Pope to feed hundreds of poor at special Sunday lunch, Mass
By PAOLO SANTALUCIA and NICOLE WINFIELD, Associated Press
Nov 17, 2017 12:08 PM CST
In this photo taken Thursday, Nov. 16, 2017, a man walks past a homeless sleeping on the steps of a building, in Rome. On the morning of Sunday, Nov. 19, 2017, Pope Francis will host some four thousand poor and vulnerable people in St Peter's Basilica and after a Mass 1.500 of the guests will have lunch...   (Associated Press)

VATICAN CITY (AP) — Pope Francis will be offering several hundred poor people — homeless, migrants, unemployed — a lunch of gnocchi, veal and tiramisu when he celebrates his first World Day of the Poor in the spirit of his namesake, St. Francis of Assisi.

Francis begins the events Sunday with a Mass for an estimated 4,000 people in St. Peter's Basilica. Afterward, about 1,200 will join him for lunch in the Vatican's audience hall, where they'll be serenaded by the Vatican gendarmes' band and a children's choir. The rest will have lunch at nearby pontifical colleges.

Giuseppe Capurso, a homeless man from Bari, says he'll be there for the event, even if he doesn't expect much.

"I am like in a tunnel, where I can never see the light at the end," he said from the small room he shares at the St.

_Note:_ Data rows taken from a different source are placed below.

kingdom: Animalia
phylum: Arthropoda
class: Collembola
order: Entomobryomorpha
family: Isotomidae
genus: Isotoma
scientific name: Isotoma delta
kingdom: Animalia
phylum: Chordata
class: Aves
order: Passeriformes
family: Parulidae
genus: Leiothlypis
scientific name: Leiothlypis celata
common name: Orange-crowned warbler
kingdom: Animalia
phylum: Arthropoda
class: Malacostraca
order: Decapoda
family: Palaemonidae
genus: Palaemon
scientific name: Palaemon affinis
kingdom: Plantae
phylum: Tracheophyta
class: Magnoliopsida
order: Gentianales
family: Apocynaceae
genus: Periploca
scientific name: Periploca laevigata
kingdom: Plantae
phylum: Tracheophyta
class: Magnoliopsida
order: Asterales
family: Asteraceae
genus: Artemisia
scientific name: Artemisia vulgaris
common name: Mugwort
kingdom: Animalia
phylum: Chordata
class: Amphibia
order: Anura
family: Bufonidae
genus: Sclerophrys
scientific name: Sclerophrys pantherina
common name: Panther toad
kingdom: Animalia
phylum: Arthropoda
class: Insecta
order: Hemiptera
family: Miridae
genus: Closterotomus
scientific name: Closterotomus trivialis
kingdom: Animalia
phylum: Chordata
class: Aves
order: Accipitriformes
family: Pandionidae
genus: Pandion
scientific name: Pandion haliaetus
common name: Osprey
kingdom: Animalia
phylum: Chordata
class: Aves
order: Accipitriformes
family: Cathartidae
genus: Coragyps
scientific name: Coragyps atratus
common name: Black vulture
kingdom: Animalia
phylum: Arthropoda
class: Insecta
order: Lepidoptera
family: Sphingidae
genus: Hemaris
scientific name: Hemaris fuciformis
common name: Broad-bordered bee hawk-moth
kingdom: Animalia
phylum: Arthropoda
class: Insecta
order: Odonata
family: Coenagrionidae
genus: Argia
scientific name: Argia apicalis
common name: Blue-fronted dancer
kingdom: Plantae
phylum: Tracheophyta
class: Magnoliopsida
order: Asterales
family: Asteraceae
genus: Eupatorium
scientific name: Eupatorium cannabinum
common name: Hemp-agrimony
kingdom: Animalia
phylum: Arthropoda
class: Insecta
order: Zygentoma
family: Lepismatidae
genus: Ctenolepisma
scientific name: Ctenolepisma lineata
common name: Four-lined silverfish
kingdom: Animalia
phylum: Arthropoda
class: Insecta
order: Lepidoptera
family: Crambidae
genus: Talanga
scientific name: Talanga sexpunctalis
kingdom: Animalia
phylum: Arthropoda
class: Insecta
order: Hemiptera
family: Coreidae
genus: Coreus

Giacinta homeless shelter.

Francis has championed the plight of the poor, saying in one of his first public encounters after his 2013 election that he wanted a "church that is poor and for the poor." He has built showers, a barber shop and laundry for the homeless who live around the Vatican, and on his birthday has invited a few to join him for cake.

On Thursday, the Argentine Jesuit made a surprise outing outside the Vatican walls to visit the makeshift health clinic set up for the week leading up to Sunday's Mass that is offering free visits with cardiologists, dermatologists, gynecologists and experts in infective diseases. The Vatican called it a "field hospital" — the term Francis himself has used to describe the church he wants: one that welcomes in the poor and wounded and gives them merciful aid.

In a letter announcing the day celebrating the poor, Francis called his namesake "an outstanding example" of how deeds, and not just empty words, are needed to address the challenges posed by poverty. St. Francis was the 12th-century founder of the Franciscan religious order who renounced his wealth to live as a beggar.

"Tragically in our own time, even as ostentatious wealth accumulates in the hands of a privileged few — often in connection with illegal activities and the appalling exploitation of human dignity — there is a scandalous growth of poverty in broad sectors of society throughout the world," the pope said.